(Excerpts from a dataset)
/---

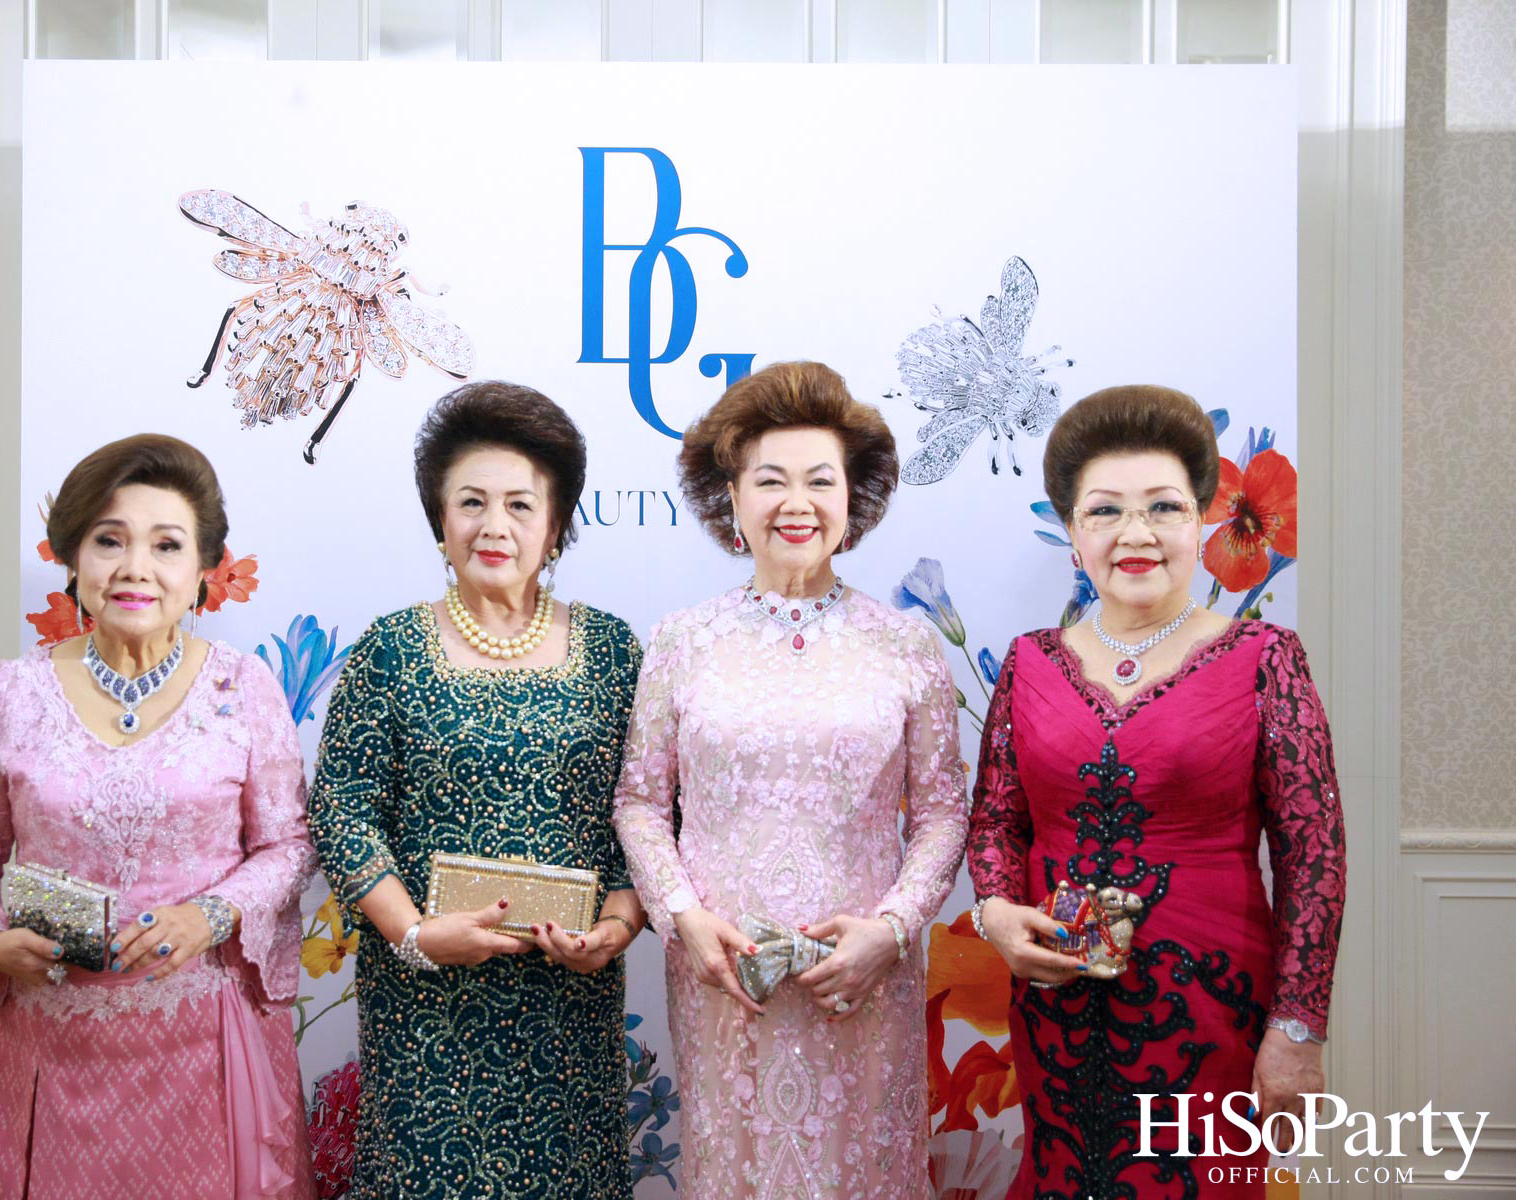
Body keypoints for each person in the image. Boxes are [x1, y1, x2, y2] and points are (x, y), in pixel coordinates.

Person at [967, 384, 1346, 1199]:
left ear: (1201, 524)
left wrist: (1296, 1030)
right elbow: (997, 821)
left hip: (1212, 1014)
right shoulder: (1030, 662)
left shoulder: (1265, 657)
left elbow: (1314, 856)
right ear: (1071, 535)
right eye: (1105, 512)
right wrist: (997, 912)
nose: (1134, 534)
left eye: (1163, 508)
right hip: (1057, 1007)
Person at [0, 433, 315, 1199]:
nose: (135, 568)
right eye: (110, 540)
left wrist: (212, 914)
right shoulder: (13, 692)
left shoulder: (243, 688)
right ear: (73, 560)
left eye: (166, 545)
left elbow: (289, 845)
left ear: (203, 571)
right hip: (51, 1044)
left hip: (208, 1045)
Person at [613, 361, 969, 1199]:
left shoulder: (906, 645)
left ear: (853, 502)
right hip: (726, 983)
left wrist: (894, 927)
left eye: (820, 480)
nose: (795, 503)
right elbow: (638, 803)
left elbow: (945, 816)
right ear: (730, 500)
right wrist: (682, 920)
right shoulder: (683, 641)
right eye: (769, 480)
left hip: (862, 982)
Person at [308, 381, 645, 1200]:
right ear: (440, 520)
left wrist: (619, 923)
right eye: (471, 502)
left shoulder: (611, 650)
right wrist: (417, 935)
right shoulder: (390, 648)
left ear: (557, 523)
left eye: (521, 505)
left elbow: (646, 810)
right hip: (427, 1001)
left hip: (566, 1001)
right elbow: (342, 807)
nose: (495, 525)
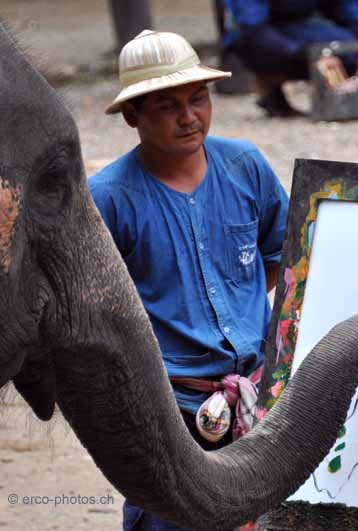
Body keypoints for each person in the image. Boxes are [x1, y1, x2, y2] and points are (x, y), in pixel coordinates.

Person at [89, 29, 289, 530]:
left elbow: (281, 259)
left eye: (198, 98)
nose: (189, 117)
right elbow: (98, 316)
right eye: (167, 106)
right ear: (132, 115)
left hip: (260, 392)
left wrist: (241, 310)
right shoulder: (108, 199)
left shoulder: (246, 166)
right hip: (166, 408)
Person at [220, 0, 358, 116]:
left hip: (298, 25)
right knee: (263, 44)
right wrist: (301, 53)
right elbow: (252, 30)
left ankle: (337, 96)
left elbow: (345, 10)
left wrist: (355, 45)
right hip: (255, 34)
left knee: (347, 49)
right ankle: (270, 86)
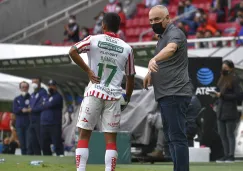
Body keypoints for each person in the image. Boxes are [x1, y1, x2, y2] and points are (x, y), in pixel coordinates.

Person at [69, 12, 135, 171]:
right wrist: (127, 97)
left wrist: (88, 71)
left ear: (103, 26)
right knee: (111, 140)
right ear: (119, 28)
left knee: (84, 135)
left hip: (94, 93)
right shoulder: (127, 48)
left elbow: (72, 51)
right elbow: (130, 76)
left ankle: (81, 169)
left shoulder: (93, 39)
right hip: (114, 96)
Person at [143, 5, 192, 171]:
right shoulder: (161, 37)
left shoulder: (174, 33)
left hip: (175, 93)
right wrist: (151, 72)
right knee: (171, 138)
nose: (154, 23)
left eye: (157, 19)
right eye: (151, 20)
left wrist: (153, 60)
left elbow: (171, 49)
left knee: (177, 137)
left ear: (167, 18)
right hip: (166, 94)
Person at [214, 60, 241, 163]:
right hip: (220, 111)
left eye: (225, 67)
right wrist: (216, 101)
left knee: (230, 134)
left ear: (230, 68)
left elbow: (238, 96)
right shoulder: (221, 79)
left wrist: (223, 96)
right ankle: (225, 155)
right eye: (222, 67)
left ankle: (231, 155)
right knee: (222, 134)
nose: (223, 69)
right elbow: (219, 93)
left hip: (230, 111)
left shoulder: (235, 79)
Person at [40, 80, 64, 156]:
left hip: (54, 123)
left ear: (55, 86)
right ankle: (47, 157)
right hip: (44, 123)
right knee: (44, 143)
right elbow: (41, 105)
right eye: (49, 85)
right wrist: (45, 104)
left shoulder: (58, 96)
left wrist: (45, 104)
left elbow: (49, 105)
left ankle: (60, 156)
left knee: (56, 142)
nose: (51, 87)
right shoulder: (45, 96)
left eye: (53, 85)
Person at [27, 77, 48, 155]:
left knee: (41, 139)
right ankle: (37, 155)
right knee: (33, 139)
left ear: (39, 83)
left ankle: (46, 155)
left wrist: (33, 109)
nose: (34, 84)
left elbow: (44, 105)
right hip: (32, 119)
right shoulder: (32, 94)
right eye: (33, 82)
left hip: (39, 119)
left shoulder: (43, 92)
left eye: (36, 82)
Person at [12, 81, 30, 155]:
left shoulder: (31, 97)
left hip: (28, 123)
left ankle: (29, 158)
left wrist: (21, 108)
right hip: (19, 123)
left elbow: (31, 108)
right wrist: (22, 109)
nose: (24, 89)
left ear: (28, 88)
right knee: (22, 143)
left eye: (26, 87)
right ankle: (24, 158)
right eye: (23, 87)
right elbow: (15, 110)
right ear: (20, 88)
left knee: (28, 143)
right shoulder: (17, 99)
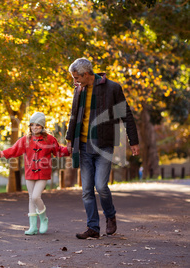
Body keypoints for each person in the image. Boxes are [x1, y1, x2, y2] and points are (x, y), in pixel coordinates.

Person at [65, 58, 140, 239]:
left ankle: (110, 216)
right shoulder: (78, 90)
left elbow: (126, 114)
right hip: (83, 145)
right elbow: (74, 115)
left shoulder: (112, 88)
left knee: (101, 186)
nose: (75, 81)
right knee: (86, 190)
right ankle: (93, 228)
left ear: (86, 74)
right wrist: (69, 139)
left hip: (103, 145)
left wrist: (133, 140)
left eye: (77, 77)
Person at [0, 112, 69, 235]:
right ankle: (33, 226)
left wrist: (68, 149)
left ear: (42, 126)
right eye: (32, 125)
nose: (34, 127)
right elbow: (14, 150)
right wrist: (2, 153)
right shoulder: (25, 139)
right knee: (31, 198)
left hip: (43, 172)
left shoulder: (50, 139)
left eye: (37, 125)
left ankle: (43, 219)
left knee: (36, 196)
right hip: (29, 173)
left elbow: (58, 151)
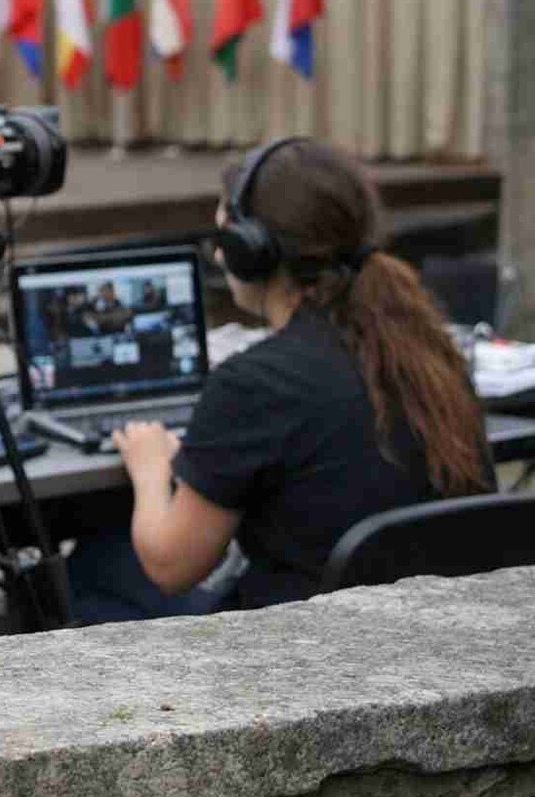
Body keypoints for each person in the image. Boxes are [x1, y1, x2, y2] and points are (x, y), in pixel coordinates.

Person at [66, 138, 493, 622]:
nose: (220, 256)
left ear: (252, 250)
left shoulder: (253, 383)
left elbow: (170, 566)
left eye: (224, 237)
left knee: (89, 565)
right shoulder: (432, 353)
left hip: (299, 644)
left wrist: (150, 469)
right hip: (429, 631)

\---

YOUR GOAL
In the answer, the entries should be restated verbatim, with all pictures omitted.

WRITTEN REPLY
Body keypoints for each person in the image. Boxes are [x1, y1, x2, y2] and points are (x, y), in pixel coordinates.

Person at [967, 384, 1346, 1199]:
left ear: (1201, 524)
left wrist: (1296, 1030)
right elbow: (997, 821)
left hip: (1212, 1014)
right shoulder: (1030, 662)
left shoulder: (1265, 657)
left elbow: (1314, 856)
right ear: (1071, 535)
right eye: (1105, 512)
right wrist: (997, 912)
nose: (1134, 534)
left eye: (1163, 508)
right hip: (1057, 1007)
Person at [0, 433, 315, 1199]:
nose: (135, 568)
right eye: (110, 540)
left wrist: (212, 914)
right shoulder: (13, 692)
left shoulder: (243, 688)
right ear: (73, 560)
left eye: (166, 545)
left elbow: (289, 845)
left ear: (203, 571)
right hip: (51, 1044)
left hip: (208, 1045)
Person at [613, 361, 969, 1199]:
left shoulder: (906, 645)
left ear: (853, 502)
right hip: (726, 983)
left wrist: (894, 927)
left eye: (820, 480)
nose: (795, 503)
right elbow: (638, 803)
left elbow: (945, 816)
right ear: (730, 500)
right wrist: (682, 920)
right shoulder: (683, 641)
right eye: (769, 480)
left hip: (862, 982)
Person at [308, 381, 645, 1200]:
right ear: (440, 520)
left wrist: (619, 923)
right eye: (471, 502)
left shoulder: (611, 650)
right wrist: (417, 935)
right shoulder: (390, 648)
left ear: (557, 523)
left eye: (521, 505)
left elbow: (646, 810)
right hip: (427, 1001)
left hip: (566, 1001)
right elbow: (342, 807)
nose: (495, 525)
Body keypoints for each person in the image. Boxes are [x1, y1, x2, y2] and points are (x, y), in pixel coordinates.

Person at [89, 29, 289, 530]:
left elbow: (281, 259)
left eye: (198, 98)
nose: (189, 117)
right elbow: (98, 316)
right eye: (167, 106)
right ear: (132, 115)
left hip: (260, 392)
left wrist: (241, 310)
right shoulder: (108, 199)
left shoulder: (246, 166)
right hip: (166, 408)
Person at [220, 0, 358, 116]:
left hip: (298, 25)
right knee: (263, 44)
right wrist: (301, 53)
right elbow: (252, 30)
left ankle: (337, 96)
left elbow: (345, 10)
left wrist: (355, 45)
right hip: (255, 34)
left knee: (347, 49)
right ankle: (270, 86)
Body keypoints for each person in the image. Boxes are [x1, y1, x2, y2] and points are (x, y), in pixel coordinates.

Person at [69, 12, 135, 171]:
right wrist: (127, 97)
left wrist: (88, 71)
left ear: (103, 26)
right knee: (111, 140)
right ear: (119, 28)
left knee: (84, 135)
left hip: (94, 93)
right shoulder: (127, 48)
left elbow: (72, 51)
right elbow: (130, 76)
left ankle: (81, 169)
left shoulder: (93, 39)
right hip: (114, 96)
Person at [143, 5, 192, 171]:
right shoulder: (161, 37)
left shoulder: (174, 33)
left hip: (175, 93)
right wrist: (151, 72)
right knee: (171, 138)
nose: (154, 23)
left eye: (157, 19)
right eye: (151, 20)
left wrist: (153, 60)
left elbow: (171, 49)
left knee: (177, 137)
left ear: (167, 18)
right hip: (166, 94)
Person at [214, 60, 241, 163]:
right hip: (220, 111)
left eye: (225, 67)
right wrist: (216, 101)
left knee: (230, 134)
left ear: (230, 68)
left elbow: (238, 96)
right shoulder: (221, 79)
left wrist: (223, 96)
right ankle: (225, 155)
right eye: (222, 67)
left ankle: (231, 155)
right knee: (222, 134)
nose: (223, 69)
right elbow: (219, 93)
left hip: (230, 111)
left shoulder: (235, 79)
Person at [40, 80, 64, 156]:
left hip: (54, 123)
left ear: (55, 86)
right ankle: (47, 157)
right hip: (44, 123)
right knee: (44, 143)
right elbow: (41, 105)
right eye: (49, 85)
right wrist: (45, 104)
left shoulder: (58, 96)
left wrist: (45, 104)
left elbow: (49, 105)
left ankle: (60, 156)
left knee: (56, 142)
nose: (51, 87)
right shoulder: (45, 96)
left eye: (53, 85)
Person at [27, 77, 48, 155]:
left knee: (41, 139)
right ankle: (37, 155)
right knee: (33, 139)
left ear: (39, 83)
left ankle: (46, 155)
left wrist: (33, 109)
nose: (34, 84)
left elbow: (44, 105)
right hip: (32, 119)
right shoulder: (32, 94)
right eye: (33, 82)
left hip: (39, 119)
left shoulder: (43, 92)
left eye: (36, 82)
Person at [12, 81, 30, 155]:
left shoulder: (31, 97)
left hip: (28, 123)
left ankle: (29, 158)
left wrist: (21, 108)
right hip: (19, 123)
left elbow: (31, 108)
right wrist: (22, 109)
nose: (24, 89)
left ear: (28, 88)
right knee: (22, 143)
left eye: (26, 87)
right ankle: (24, 158)
right eye: (23, 87)
right elbow: (15, 110)
right ear: (20, 88)
left knee: (28, 143)
right shoulder: (17, 99)
Body keypoints for each person in the image. Boxes are [x1, y1, x2, y2] and points are (x, y), in pixel coordinates.

Person at [65, 58, 140, 239]:
left ankle: (110, 216)
right shoulder: (78, 90)
left elbow: (126, 114)
right hip: (83, 145)
right elbow: (74, 115)
left shoulder: (112, 88)
left knee: (101, 186)
nose: (75, 81)
right knee: (86, 190)
right ankle: (93, 228)
left ear: (86, 74)
right wrist: (69, 139)
left hip: (103, 145)
left wrist: (133, 140)
left eye: (77, 77)
Person at [0, 112, 69, 235]:
right ankle: (33, 226)
left wrist: (68, 149)
left ear: (42, 126)
right eye: (32, 125)
nose: (34, 127)
right elbow: (14, 150)
right wrist: (2, 153)
right shoulder: (25, 139)
right knee: (31, 198)
left hip: (43, 172)
left shoulder: (50, 139)
left eye: (37, 125)
left ankle: (43, 219)
left knee: (36, 196)
right hip: (29, 173)
left elbow: (58, 151)
Body keypoints for each person in the image. Boxes are [x1, y1, x2, y2] and points are (x, y), in pixel coordinates.

Person at [66, 138, 493, 622]:
nose: (220, 256)
left ear: (252, 250)
left shoulder: (253, 383)
left elbow: (170, 566)
left eye: (224, 237)
left knee: (89, 565)
right shoulder: (432, 353)
left hip: (299, 644)
left wrist: (150, 469)
right hip: (429, 631)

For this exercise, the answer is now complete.